Sterling stuck in range again – Capitalize on low vols and 1m skews for certain yields in strangle writing
Sterling constricts in the range: Cable seems to remain in range-bounded trend, it has been oscillating between 1.3300 pivot support and the 1.3550 reaction highs set at the end of November.
Further range trading is expected. Any breach below 1.3300 supports likely to eye at 1.3100-1.3050 levels, otherwise, on the contrary, anything above 1.3550 resistance may see 1.3650 – 1.3680 mark.
This is all within a medium-term range that we expect to remain intact in the coming month(s) between 1.28-1.26 support and 1.36-1.39 resistance.
In a broader perspective, our analysis indicates the bearish trend that started back in 2007 at 2.1160 is in its last sphere. The recent price action enhances the chance that 1.1490 was a major long-term low. Even so, there exists an element of risk of sharp sell-offs on any negative Brexit news.
Comparing volatility across different UK assets yields an interesting view of how different asset classes have been behaving.
Firstly, the current dispersion in equity, rates and FX volatility levels seems elevated by historical standards. More specifically, FX volatility has remained at around average levels over the last five years while rates volatility is currently more than two standard deviations below average levels. Equity volatility is at around one standard deviation below average levels.

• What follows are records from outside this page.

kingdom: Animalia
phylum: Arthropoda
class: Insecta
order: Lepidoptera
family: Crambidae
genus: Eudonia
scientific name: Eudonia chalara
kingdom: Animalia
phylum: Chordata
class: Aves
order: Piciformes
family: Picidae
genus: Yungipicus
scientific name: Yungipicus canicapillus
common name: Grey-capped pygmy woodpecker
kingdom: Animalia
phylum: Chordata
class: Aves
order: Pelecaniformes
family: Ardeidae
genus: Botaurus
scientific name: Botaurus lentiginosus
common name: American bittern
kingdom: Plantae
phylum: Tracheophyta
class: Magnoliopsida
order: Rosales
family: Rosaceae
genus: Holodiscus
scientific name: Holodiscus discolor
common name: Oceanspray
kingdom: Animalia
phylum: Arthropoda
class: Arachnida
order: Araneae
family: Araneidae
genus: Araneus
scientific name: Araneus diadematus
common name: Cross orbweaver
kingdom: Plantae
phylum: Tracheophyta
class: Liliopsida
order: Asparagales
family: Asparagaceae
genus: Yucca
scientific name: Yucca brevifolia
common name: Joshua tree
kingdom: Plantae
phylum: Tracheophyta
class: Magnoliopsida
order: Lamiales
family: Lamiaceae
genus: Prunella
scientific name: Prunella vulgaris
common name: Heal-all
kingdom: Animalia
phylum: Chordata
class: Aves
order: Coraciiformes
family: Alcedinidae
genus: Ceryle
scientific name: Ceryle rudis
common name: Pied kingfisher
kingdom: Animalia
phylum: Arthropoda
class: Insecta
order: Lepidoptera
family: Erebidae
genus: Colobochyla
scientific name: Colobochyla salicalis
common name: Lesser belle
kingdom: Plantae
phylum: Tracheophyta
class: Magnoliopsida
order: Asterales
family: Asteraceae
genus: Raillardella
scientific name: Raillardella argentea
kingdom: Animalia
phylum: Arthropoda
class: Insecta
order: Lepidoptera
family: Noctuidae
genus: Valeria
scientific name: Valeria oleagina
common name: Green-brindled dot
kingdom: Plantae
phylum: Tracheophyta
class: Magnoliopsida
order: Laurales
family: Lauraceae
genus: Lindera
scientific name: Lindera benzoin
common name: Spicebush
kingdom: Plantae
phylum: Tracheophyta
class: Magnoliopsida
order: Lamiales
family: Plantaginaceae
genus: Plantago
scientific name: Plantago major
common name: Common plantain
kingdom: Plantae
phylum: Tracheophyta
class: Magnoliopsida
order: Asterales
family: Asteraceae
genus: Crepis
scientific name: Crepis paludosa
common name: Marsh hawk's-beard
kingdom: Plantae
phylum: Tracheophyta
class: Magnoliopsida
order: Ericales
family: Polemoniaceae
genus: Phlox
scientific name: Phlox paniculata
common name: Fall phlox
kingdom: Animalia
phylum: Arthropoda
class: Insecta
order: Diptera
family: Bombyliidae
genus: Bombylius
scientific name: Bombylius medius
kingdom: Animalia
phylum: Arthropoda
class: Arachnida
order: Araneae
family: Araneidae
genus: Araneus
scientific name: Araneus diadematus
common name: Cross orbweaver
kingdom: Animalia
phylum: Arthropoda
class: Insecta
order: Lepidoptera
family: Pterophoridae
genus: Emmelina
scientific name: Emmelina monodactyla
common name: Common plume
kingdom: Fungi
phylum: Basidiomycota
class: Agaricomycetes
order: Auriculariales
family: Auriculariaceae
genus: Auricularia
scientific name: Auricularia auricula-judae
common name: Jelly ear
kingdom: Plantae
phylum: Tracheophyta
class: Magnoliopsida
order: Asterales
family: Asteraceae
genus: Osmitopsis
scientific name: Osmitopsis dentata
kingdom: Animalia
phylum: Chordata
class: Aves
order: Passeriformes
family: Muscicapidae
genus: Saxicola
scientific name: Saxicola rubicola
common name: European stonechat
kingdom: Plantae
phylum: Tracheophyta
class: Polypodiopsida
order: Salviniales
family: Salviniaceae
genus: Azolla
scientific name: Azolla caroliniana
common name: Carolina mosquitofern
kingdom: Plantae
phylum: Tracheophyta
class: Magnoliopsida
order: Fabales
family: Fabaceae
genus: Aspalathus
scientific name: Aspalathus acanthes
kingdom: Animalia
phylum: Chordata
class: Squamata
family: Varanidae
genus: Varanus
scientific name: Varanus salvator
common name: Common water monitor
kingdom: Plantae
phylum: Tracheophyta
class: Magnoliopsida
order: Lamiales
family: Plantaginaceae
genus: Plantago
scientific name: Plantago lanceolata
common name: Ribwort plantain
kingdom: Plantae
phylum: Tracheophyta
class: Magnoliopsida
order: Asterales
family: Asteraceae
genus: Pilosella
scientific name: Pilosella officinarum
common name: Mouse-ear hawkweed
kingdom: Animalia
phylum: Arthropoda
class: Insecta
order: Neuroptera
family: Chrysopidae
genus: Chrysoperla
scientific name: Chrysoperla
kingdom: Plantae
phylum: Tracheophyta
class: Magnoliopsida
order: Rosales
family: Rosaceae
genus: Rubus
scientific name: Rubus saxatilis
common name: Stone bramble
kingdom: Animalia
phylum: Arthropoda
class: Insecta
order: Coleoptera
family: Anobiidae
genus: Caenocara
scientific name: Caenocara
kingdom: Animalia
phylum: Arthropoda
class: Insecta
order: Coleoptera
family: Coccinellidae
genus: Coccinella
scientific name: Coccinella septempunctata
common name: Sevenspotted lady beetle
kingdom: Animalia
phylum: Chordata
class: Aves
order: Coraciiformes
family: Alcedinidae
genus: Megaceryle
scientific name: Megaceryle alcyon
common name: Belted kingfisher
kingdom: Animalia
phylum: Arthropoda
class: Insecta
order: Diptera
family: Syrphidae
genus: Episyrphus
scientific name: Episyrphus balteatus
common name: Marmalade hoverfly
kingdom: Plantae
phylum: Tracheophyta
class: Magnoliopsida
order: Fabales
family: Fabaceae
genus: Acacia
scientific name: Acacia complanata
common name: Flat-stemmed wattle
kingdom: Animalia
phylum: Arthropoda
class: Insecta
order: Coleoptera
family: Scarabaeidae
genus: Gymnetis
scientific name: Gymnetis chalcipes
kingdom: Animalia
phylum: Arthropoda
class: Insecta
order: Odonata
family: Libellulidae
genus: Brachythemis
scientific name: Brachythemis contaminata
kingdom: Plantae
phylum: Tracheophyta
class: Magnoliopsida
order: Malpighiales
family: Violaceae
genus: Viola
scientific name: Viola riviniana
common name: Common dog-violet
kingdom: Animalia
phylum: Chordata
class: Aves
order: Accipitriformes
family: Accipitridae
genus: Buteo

Secondly, this dispersion seems to validate the standpoint back in June that FX would tolerate the brunt of Brexit, while equity volatility would remain subdued in sympathy with other equity indices globally.
Let’s have a glance through the implied volatilities of GBPUSD ATM contracts from the above nutshell, IVs of this underlying pair of 1m expiries have been shrinking away among G10 currency segment. These lower volatile conditions are conducive for the option writers.
While the bearish neutral risk reversal of this pair has also not been indicating any dramatic shoot up nor any slumps but seems to be one of the pairs to be hedged for downside risks as it indicates puts have been relatively costlier.
Most importantly, 1m skews have been well balanced on either side, which means FX options players of this pair seem to be interested in both upside and downside movements.
Additionally, please also be informed that the pair’s range bound pattern is still persisting but some bearish candles are indicating slight weakness on both weekly and monthly charts on technical base, (from the last couple of weeks, ranging between upper strikes 1.3465 and lower strikes at around 1.3301 levels.
For now, we could still foresee range bounded trend to persist in near future but little weakness on weekly charts is puzzling this pair to drag southward targets but very much within above-stated range.
As a result, we recommend below option strategies using right options, thereby, one can benefit from certain returns.
Naked Strangle Shorting:
Short 2m OTM put (2% strike difference referring lower cap) and short OTM call simultaneously of the same expiry (2% strike referring upper cap) (we reiterate, the comparatively short term for maturity is desired).
Overview: Slightly bearish in short-term but sideways in the medium term.
Timeframe: 1 months
When you write an option, the seller wants IV to remain lower level or to shrink so the premium also fades away which is what has been happening in this pair.
Hence, writing such calls seems smart choice in tepid IVs on speculative or trading grounds.
Considering above OTC market reasoning, amid prevailing uptrend we think downside risks can also not to be disregarded in the long term, as result we reckon deploying shorts in such exorbitant call options.
Currency Strength Index: FxWirePro’s hourly GBP spot index is inching towards -43 levels (which is bearish). While hourly USD spot index was at -88 (bearish) while articulating (at 06:55 GMT).